_Exercise objective_
Copy the lines below word for word. Begin with the first line and stop after the line that contains "Dot at: (180, 253)".

Saved data entries
┄┄┄┄┄┄┄┄┄┄┄┄┄┄┄┄┄┄┄┄

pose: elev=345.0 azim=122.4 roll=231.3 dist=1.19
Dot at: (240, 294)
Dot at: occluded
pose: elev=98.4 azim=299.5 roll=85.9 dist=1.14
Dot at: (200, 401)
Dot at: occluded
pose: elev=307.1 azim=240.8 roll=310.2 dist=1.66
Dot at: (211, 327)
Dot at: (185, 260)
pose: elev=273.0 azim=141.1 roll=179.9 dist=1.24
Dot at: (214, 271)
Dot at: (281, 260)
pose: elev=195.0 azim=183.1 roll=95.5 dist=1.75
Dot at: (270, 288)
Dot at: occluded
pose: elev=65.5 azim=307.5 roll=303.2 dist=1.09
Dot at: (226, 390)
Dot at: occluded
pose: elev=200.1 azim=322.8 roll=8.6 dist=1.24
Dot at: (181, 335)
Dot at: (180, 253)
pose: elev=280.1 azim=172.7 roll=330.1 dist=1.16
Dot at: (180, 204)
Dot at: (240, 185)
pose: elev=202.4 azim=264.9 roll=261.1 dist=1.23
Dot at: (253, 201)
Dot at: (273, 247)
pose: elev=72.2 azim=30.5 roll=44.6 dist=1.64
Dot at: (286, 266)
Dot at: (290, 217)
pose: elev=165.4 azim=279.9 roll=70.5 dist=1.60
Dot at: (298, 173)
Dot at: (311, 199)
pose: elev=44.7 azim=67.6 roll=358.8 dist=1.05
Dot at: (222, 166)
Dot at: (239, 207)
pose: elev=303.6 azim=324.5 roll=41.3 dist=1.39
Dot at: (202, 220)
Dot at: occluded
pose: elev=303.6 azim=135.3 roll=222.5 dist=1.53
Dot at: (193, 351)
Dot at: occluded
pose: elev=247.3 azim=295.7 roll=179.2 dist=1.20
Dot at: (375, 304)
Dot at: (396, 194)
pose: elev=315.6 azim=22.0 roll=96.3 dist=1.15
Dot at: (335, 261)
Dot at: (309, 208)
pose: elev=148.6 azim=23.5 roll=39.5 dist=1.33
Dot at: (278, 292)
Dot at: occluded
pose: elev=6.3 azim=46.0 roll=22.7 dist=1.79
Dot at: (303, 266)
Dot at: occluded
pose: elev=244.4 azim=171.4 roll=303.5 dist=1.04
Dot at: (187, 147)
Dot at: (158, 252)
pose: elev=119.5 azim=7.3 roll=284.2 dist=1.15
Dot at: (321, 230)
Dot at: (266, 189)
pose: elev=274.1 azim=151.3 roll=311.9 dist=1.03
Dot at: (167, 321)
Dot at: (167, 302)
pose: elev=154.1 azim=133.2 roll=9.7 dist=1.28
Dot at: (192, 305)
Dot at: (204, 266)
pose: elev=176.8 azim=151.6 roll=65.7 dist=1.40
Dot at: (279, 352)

┄┄┄┄┄┄┄┄┄┄┄┄┄┄┄┄┄┄┄┄

_Solved problem_
pose: elev=345.0 azim=122.4 roll=231.3 dist=1.19
Dot at: (240, 294)
Dot at: occluded
pose: elev=98.4 azim=299.5 roll=85.9 dist=1.14
Dot at: (200, 401)
Dot at: occluded
pose: elev=307.1 azim=240.8 roll=310.2 dist=1.66
Dot at: (211, 327)
Dot at: (185, 260)
pose: elev=273.0 azim=141.1 roll=179.9 dist=1.24
Dot at: (214, 271)
Dot at: (281, 260)
pose: elev=195.0 azim=183.1 roll=95.5 dist=1.75
Dot at: (270, 288)
Dot at: occluded
pose: elev=65.5 azim=307.5 roll=303.2 dist=1.09
Dot at: (226, 390)
Dot at: occluded
pose: elev=200.1 azim=322.8 roll=8.6 dist=1.24
Dot at: (181, 335)
Dot at: (180, 253)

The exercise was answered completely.